Cloudflare can use special key servers who work on the site owner's side to protect certificate keys, but work in this mode it generates noticeable delays in the delivery of traffic, reduces reliability due to the appearance of an additional link and requires the deployment of a sophisticated infrastructure.

The proposed TLS extension introduces an additional intermediate private key, cIts validity is limited to hours or several days (no more than 7 days). This key is generated on the basis of the certificate issued by the certification center and allows you to keep the private key of the original certificate from content delivery services secret by providing only a temporary certificate with a short lifespan.

To avoid access issues once the intermediate key has reached the end of its useful life, an automatic update technology is implemented on the source TLS server side.

To generate, you do not need to perform manual operations or run scripts: an authoritative server that needs a private key, before the expiration of the old key's useful life, accesses the site's source TLS server and generates an intermediate key for the next short time frame.

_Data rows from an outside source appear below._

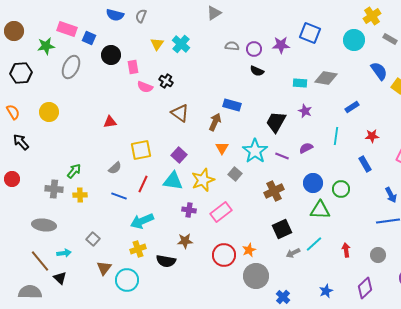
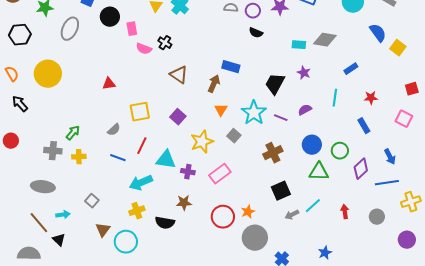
yellow circle: (49, 112) -> (48, 74), size x1.4
cyan triangle: (173, 181) -> (166, 160), moved
purple diamond: (365, 288) -> (361, 169), moved

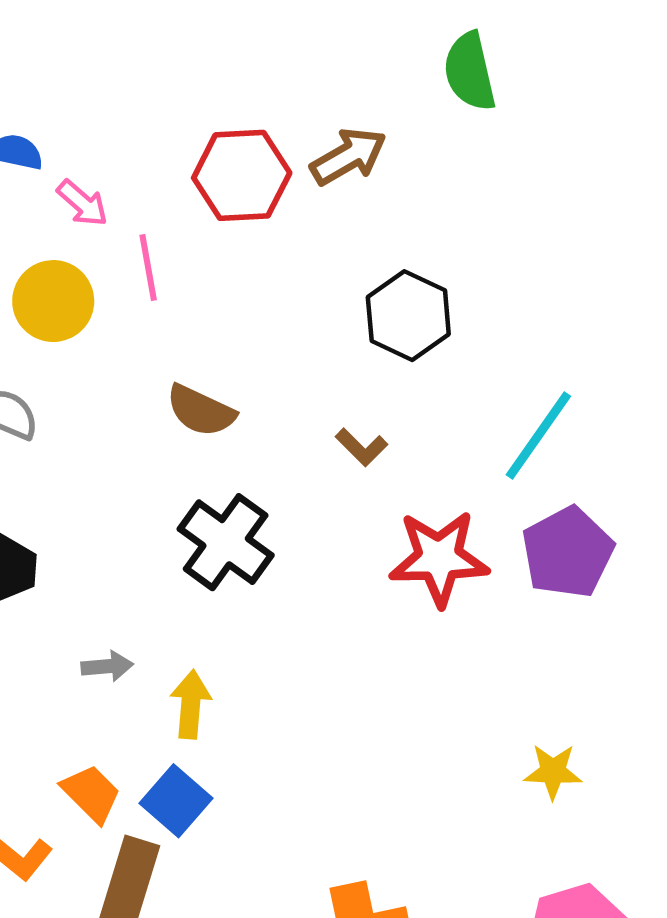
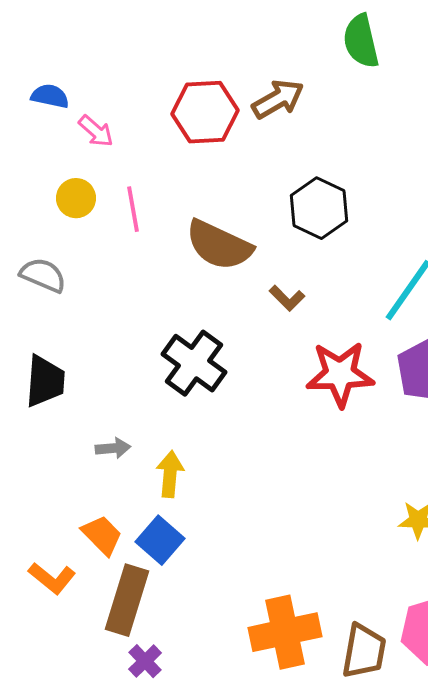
pink line: (148, 267) -> (133, 209), moved
yellow circle: (53, 301) -> (76, 198), size x0.7
brown semicircle: (201, 411) -> (219, 245), moved, size x1.4

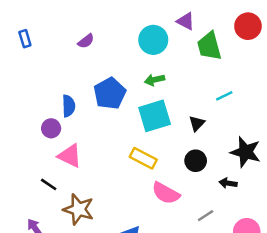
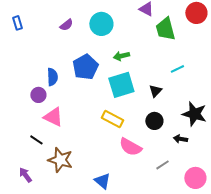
cyan circle: (153, 40) -> (101, 24), moved

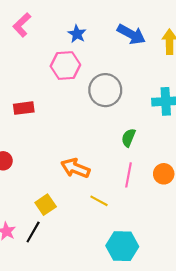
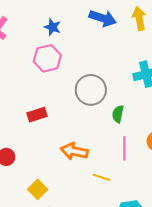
gray circle: (105, 90) -> (91, 90), moved
red rectangle: (24, 108) -> (37, 115), moved
yellow square: (46, 205) -> (38, 189), moved

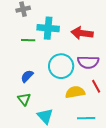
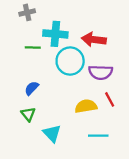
cyan circle: (61, 66) -> (70, 61), moved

The browsers that support the credentials of the TLS extension they will perceive such derivative certificates as reliable.

For example, support for the specified extension has already been added to nightly builds and beta versions of Firefox and can be activated in about:config changing settings "Security.tls.enable_delegated_credentials".

In mid-November, among a certain percentage of Firefox trial users, an experiment is also planned "TLS Delegated Credentials Experiment", in which a test request will be sent to the Cloudflare DC server to test the quality of the new TLS extension.

The TLS Delegated Credentials is also built into the Fizz library with the implementation of TLS 1.3.

The TLS Delegated Credentials specification was submitted to the IETF (Internet Engineering Task Force) committee, which is developing the protocols and architecture of the Internet, and is in the draft stage, claiming to be the Internet standard. The extension can only be used with TLS v1.3. To generate the intermediate keys, a TLS certificate must be obtained, which includes the special X.509 extension, which until now is only supported by the DigiCert certificate authority.

Si you want to know more about it, you can consult the following link.


Leave a Comment

Your email address will not be published. Required fields are marked with *

*

*

  1. Responsible for the data: Miguel Ángel Gatón
  2. Purpose of the data: Control SPAM, comment management.
  3. Legitimation: Your consent
  4. Communication of the data: The data will not be communicated to third parties except by legal obligation.
  5. Data storage: Database hosted by Occentus Networks (EU)
  6. Rights: At any time you can limit, recover and delete your information.